Friday, January 19, 2018

Playing in the Autumn leaves

I have been trying out the PnP game Autumn. It’s a small, eighteen card build that requires nothing but the cards, although there are two different decks: one for two players and one for three players.

Autumn, the first in a four-game series (I bet you can guess what the other three games will be and Winter has already been produced), is a very simple tile laying game. Each card is broken down into four quadrants, each one showing a pile of leaves. There’s two different types of leaves for two-players and three for three-players. 

The basic idea of the game is dead simple. Draw a card and place a card on the table as part of a growing tableau/map of leaves. Everyone has their own type of leaves and you score your biggest group, most points winning.

And if that was it, then Autumn wouldn’t be very interesting. I mean, that is one of the most basic tile-laying concepts you can come up with. If that’s all there was, it wouldn’t be bringing anything new to the party.

Fortunately, the game has a couple of interesting flourishes.

The first, and it certainly not a unique or innovative idea, is that it uses the pie rule to determine who has what color/leaf type. Like I said, this isn’t anything amazing or new. But it does add a little bit of depth to the game.
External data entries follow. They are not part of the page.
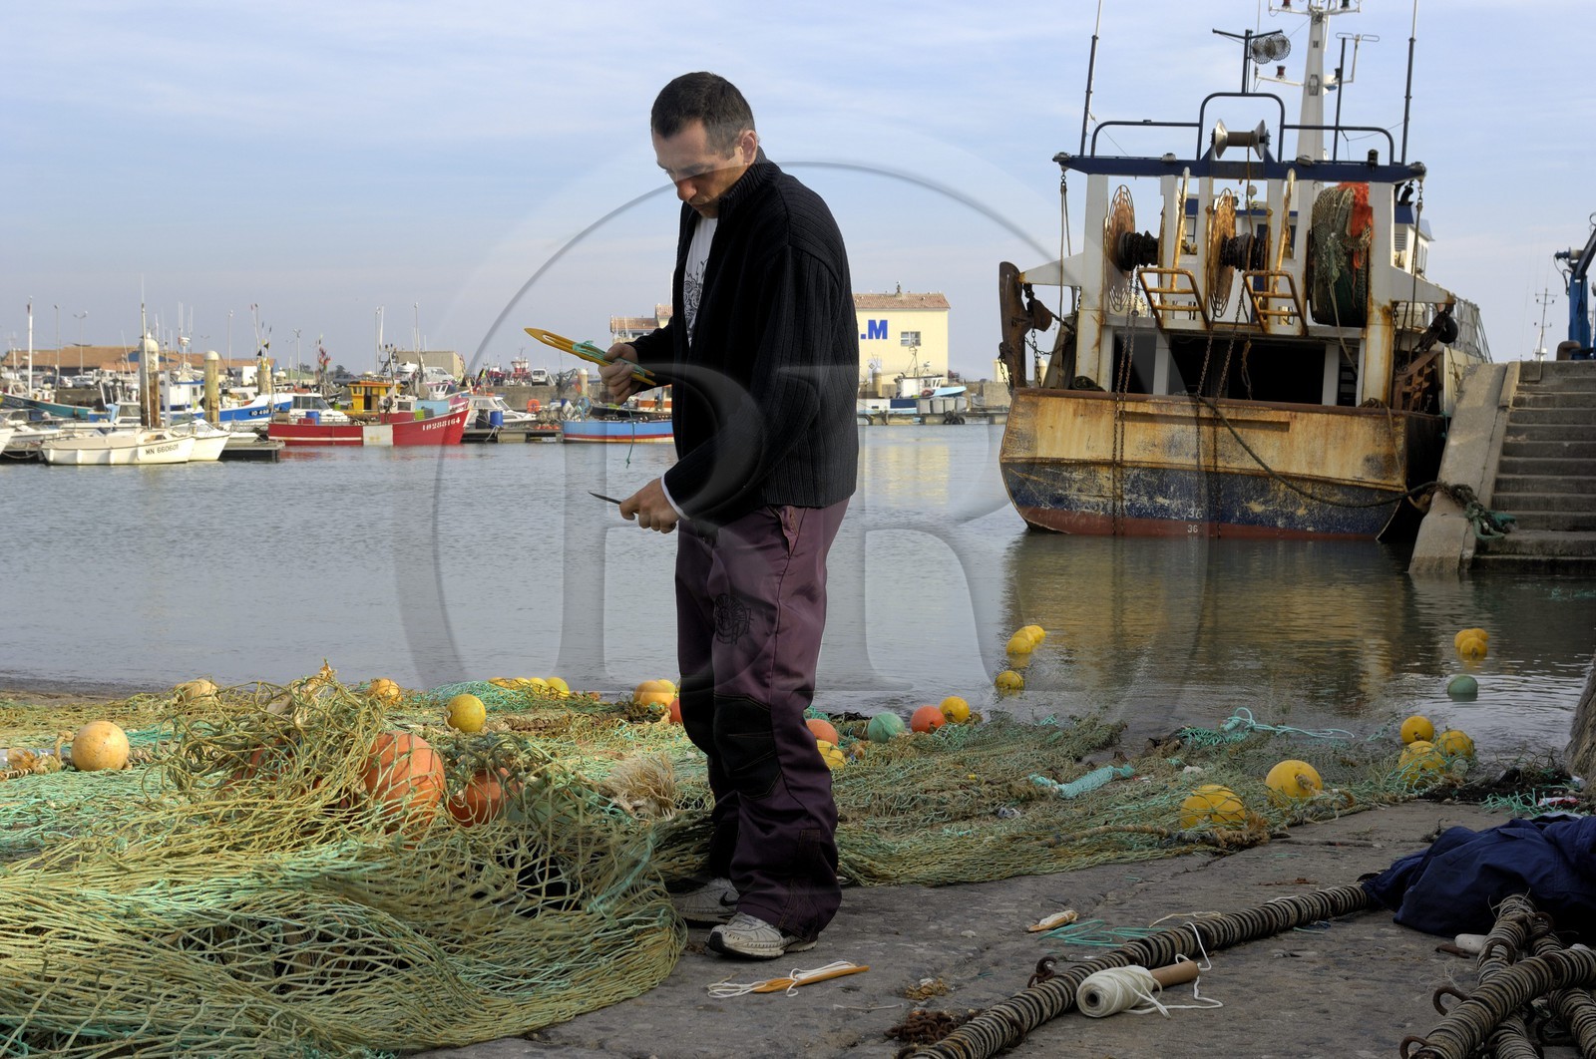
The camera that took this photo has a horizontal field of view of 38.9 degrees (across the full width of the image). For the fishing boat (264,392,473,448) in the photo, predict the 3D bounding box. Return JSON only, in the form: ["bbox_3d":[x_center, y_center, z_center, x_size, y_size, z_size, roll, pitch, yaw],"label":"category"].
[{"bbox_3d":[-17.360,-4.400,91.000,8.100,2.150,2.800,-1,3,-12],"label":"fishing boat"}]

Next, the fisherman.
[{"bbox_3d":[-0.140,-0.035,4.535,0.520,1.750,0.530,-2,4,-30],"label":"fisherman"}]

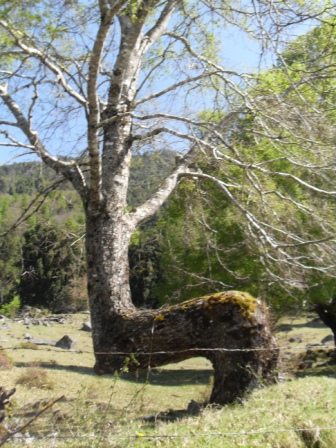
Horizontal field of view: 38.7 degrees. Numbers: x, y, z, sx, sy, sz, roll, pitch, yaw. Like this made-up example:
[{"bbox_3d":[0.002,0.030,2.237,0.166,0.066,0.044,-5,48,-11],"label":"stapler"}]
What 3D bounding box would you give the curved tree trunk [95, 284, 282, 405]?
[{"bbox_3d":[0.290,1.733,7.085,2.638,1.540,0.950,-2,-9,14],"label":"curved tree trunk"}]

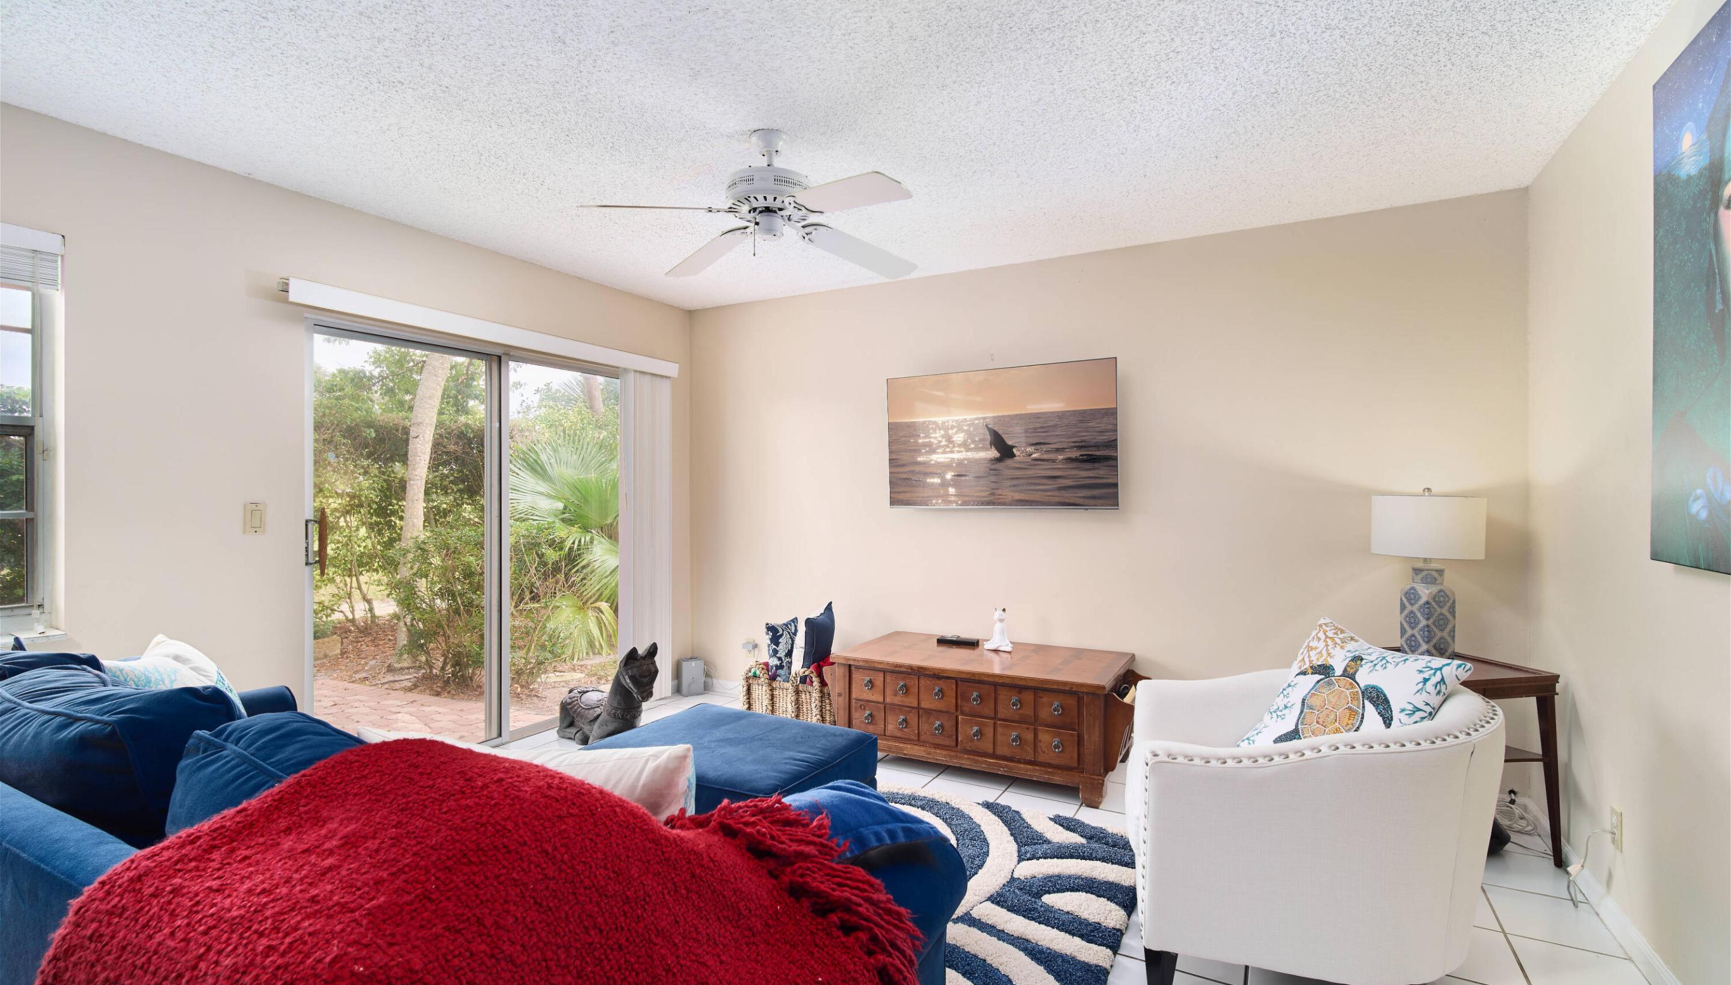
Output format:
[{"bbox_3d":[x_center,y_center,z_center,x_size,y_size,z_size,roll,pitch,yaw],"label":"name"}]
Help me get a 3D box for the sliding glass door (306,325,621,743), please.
[{"bbox_3d":[-1.905,0.290,3.650,0.100,2.020,1.830,0,0,31],"label":"sliding glass door"}]

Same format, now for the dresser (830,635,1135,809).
[{"bbox_3d":[0.571,1.050,3.390,1.300,0.500,0.660,0,0,28],"label":"dresser"}]

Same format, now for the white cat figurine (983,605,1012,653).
[{"bbox_3d":[0.669,0.684,3.520,0.145,0.212,0.100,0,0,18],"label":"white cat figurine"}]

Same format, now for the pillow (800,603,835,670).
[{"bbox_3d":[-0.255,0.835,3.720,0.120,0.440,0.420,0,0,18],"label":"pillow"}]

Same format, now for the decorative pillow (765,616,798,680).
[{"bbox_3d":[-0.437,0.850,3.680,0.120,0.420,0.370,0,0,22],"label":"decorative pillow"}]

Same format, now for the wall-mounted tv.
[{"bbox_3d":[0.701,-0.285,3.757,1.260,0.735,0.070,0,2,30],"label":"wall-mounted tv"}]

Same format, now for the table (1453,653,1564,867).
[{"bbox_3d":[2.125,0.970,2.635,0.450,0.660,0.500,0,0,-12],"label":"table"}]

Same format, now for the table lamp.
[{"bbox_3d":[2.147,0.315,2.670,0.345,0.660,0.345,0,0,0],"label":"table lamp"}]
Second, and much more interesting, you don’t match edges. Instead, every placement must cover one or two quadrants that are already in play. First of all, that’s more unusual which is fun. Second of all, that creates a greater number of choices. It also means that blocking is more flexible, creating a more confrontational and interesting game.

I’ve only played it solitaire so far. One-player mode uses the same placement rules but your score is the third largest group. So it still creates some interesting choices.

However, having now logged some solitaire plays, I think it’d be worth trying multi-player. In fact, given the fact that I think blocking will be interesting, I think that’s where the game’s real strength will be.

Now, Autumn is an eighteen-card micro game. And while I truly believe that are some micro games that stretch and test the limits of what a micro game can be, Autumn is not one of them. It is a quick little game that feels eighteen cards big.

I don’t know how much replay value Autumn has. However, it’s a game that took a minimum effort to make. I’ll get more than enough play out of it for what it took to make it. Plus, it is tiny enough that I can easily carry it in my bag. If I double-side it so the two-player deck is on one side and the three-player is on the other, it’s a travel game for one to three players.

Autumn is not a top-tier, change-your-life print and play game. However, I would say that it is pretty solidly in the second tier. If you are like me and a relatively lazy game crafter, it is well worth the making.